RS akhirnya menjadi begitu horror bagi masyarakat. Karena banyak kasus-kasus yang dialami langsung masyarakat, mereka mendapati praktek diskriminasi. Ketidakadilan informasi mereka temui. Sejatinya RS sebagai tempat menyehatkan masyarakat menciptakan kondisi yang kondusif, membuat masyarakat nyaman. Aspek kenyamanan itu memudahkan masyarakat (pasien) untuk sembuh. Bukan seperti adanya tekanan situasi sekitar.

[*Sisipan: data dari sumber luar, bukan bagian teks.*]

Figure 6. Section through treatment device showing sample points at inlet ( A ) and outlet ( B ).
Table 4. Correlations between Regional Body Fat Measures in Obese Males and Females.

Siklus penanganan Covid-19 juga sering membingunkan masyarakat. Berputar pada positif, lalu negatif, dan seterusnya. Lahir pertanyaan dari publik, bagaimana dengan pasien positif Covid-19 boleh sembuh?, apa saja obat-obat yang mereka konsumsi?. Kalau ada pasien yang sembuh, berarti vaksinnya sudah ditemukan?. Mestinya, edukasi seperti itu perlu digenjot gugus tugas Covid-19. Lebih baik mencegah daripada mengobati.
Problem sensitif lainnya adalah uang atau dana yang diberikan kepada petugas pemulasaran jenazah positif Covid-19. Hal ini juga seperti teka-teki yang membuat publik curiga. Pemerintah harus memaksimalkan sistem edukasi terkait hal semacam itu.Â
Jangan sampai gelombang protes makin kencang karena pihak terkait yang berkompeten dianggap menyimpan-nyimpan informasi. Untuk umat Islam misalnya, siapa saja yang berkompeten melakukan fardu kifayah terhadap jenazah positif Covid-19?. Apakah mereka ditetapkan pihak RS atau dari MUI?. Ini perlu disampaikan ke masyarakat luas.